Posted by Shumeet Baluja and Yushi Jing



At WWW-2008, in Beijing, China, we presented our paper "PageRank for Product Image Search". In this paper, we presented a system that used visual cues, instead of solely text information, to determine the rank of images. The idea was simple: find common visual themes in a set of images, and then find a small set of images that best represented those themes. The resulting algorithm wound up being PageRank, but on an entirely inferred graph of image similarities. Since the release of the paper, we've noticed lots of coverage in the press and have received quite a few questions. We thought we could answer a few of them here.


"Why did we choose to use products for our test case?" First and foremost, product queries are popular in actual usage; addressing them is important. Second, users have strong expectations of what results we should return for these queries; therefore, this category provides an important set of examples that we need to address especially carefully. Third, on a pragmatic note, they lend themselves well to the type of "image features" that we selected in this study. Since the publication of the paper, we've also extended our results to other query types, including travel-related queries. One of the nice features of the approach is that (we hope) it will be easy to extend to new domains; as research in measuring image or object similarity continues, the advances can easily be incorporated into the similarity calculation to compute the underlying graph; the computations on the graph do not change.

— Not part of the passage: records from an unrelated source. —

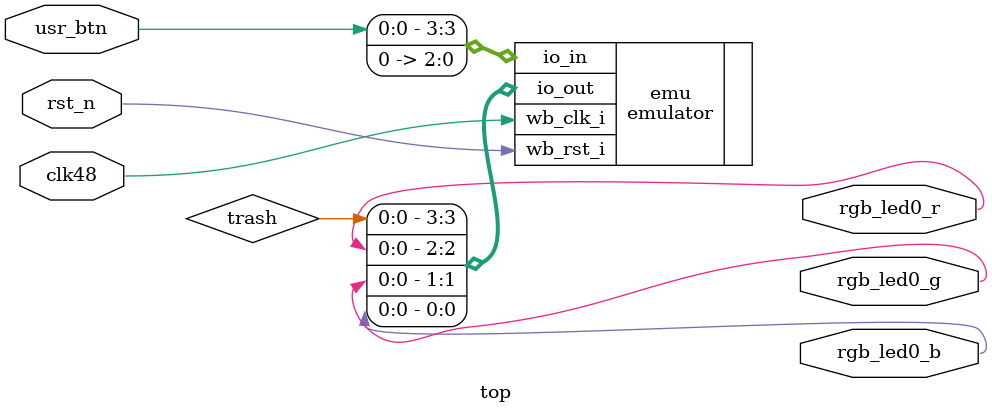
<source format=v>
module top(
    input clk48,
    input rst_n,

    // inout gpio_0,
    // inout gpio_1,
    // inout gpio_2,
    // inout gpio_5,
    // inout gpio_6,
    // inout gpio_9,
    // inout gpio_10,
    // inout gpio_11,
    // inout gpio_12,
    // inout gpio_13,

    // inout gpio_a0,
    // inout gpio_a1,
    // inout gpio_a2,
    // inout gpio_a3,

    input usr_btn,
    output rgb_led0_r,
    output rgb_led0_g,
    output rgb_led0_b, 

);
    reg rst_i;

    always @ (posedge clk) begin
        rst_i <= ~rst_n; 
    end

    wire trash;

    emulator emu(
        .wb_clk_i(clk48),
        .wb_rst_i(rst_n),

        .io_in({usr_btn, 3'b0}),
        .io_out({trash, rgb_led0_r, rgb_led0_g, rgb_led0_b})
    );
endmodule
</source>
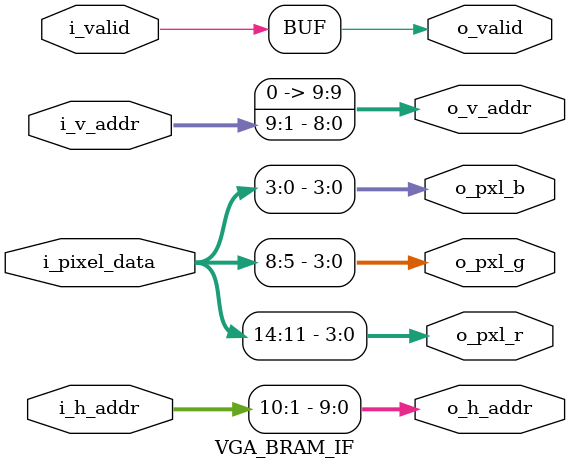
<source format=v>
`timescale 1ns / 1ps

module VGA_BRAM_IF #(
        parameter                           TARGET_BRAM_LINE_WIDTH = 512
)(
    // OV Receiver
        input       wire        [10 : 0]    i_h_addr,
        input       wire        [9 : 0]     i_v_addr,
        input       wire                    i_valid,
        input       wire        [15 : 0]    i_pixel_data,

    // VGA_BRAM
        output      wire        [9 : 0]     o_h_addr,
        output      wire        [9 : 0]     o_v_addr,
        output      wire                    o_valid,

        output      wire        [3 : 0]     o_pxl_r,
        output      wire        [3 : 0]     o_pxl_g,
        output      wire        [3 : 0]     o_pxl_b
    );

    assign o_h_addr = i_h_addr >> 1;
    assign o_v_addr = i_v_addr >> 1;
    assign o_valid  = i_valid;

    // Need More Things Here..

    // XRGB
    // assign {o_pxl_r, o_pxl_g, o_pxl_b} = i_pixel_data[11 : 0];

    // RGB565
    assign o_pxl_r = i_pixel_data[14 : 11];
    assign o_pxl_g = i_pixel_data[8 : 5];
    assign o_pxl_b = i_pixel_data[3 : 0];
    

endmodule

</source>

"Where are we going from here?" Besides broadening the sets of queries (and sets of features) for which we can use this approach, there are three directions we're exploring. First, estimating similarity measures for all of the images on the web is computationally expensive; approximations or alternative computations are needed. Second, we hope to evaluate our approach with respect to the large number of recently proposed alternative clustering methods. Third, many variations of PageRank can be used in quite interesting ways for image search. For example, we can use some of these previously published methods to reintroduce, in a meaningful manner, the textual information that the VisualRank algorithm removed. In the end, we have an approach that has an easy integration with both text and visual clues. Stay tuned for more on that in the coming months.

And now to answer the most commonly asked question, "Is it live?" Not yet. Currently, it is research in progress (click here to help speed up the process). In the meantime, though, if you'd like another sneak peek of our research on large graphs, this time in the context of YouTube datamining, just follow the link.

Finally, we want to extend our deepest thanks to the people who helped on this project, especially the image-search team; without their help, this research would not have been possible.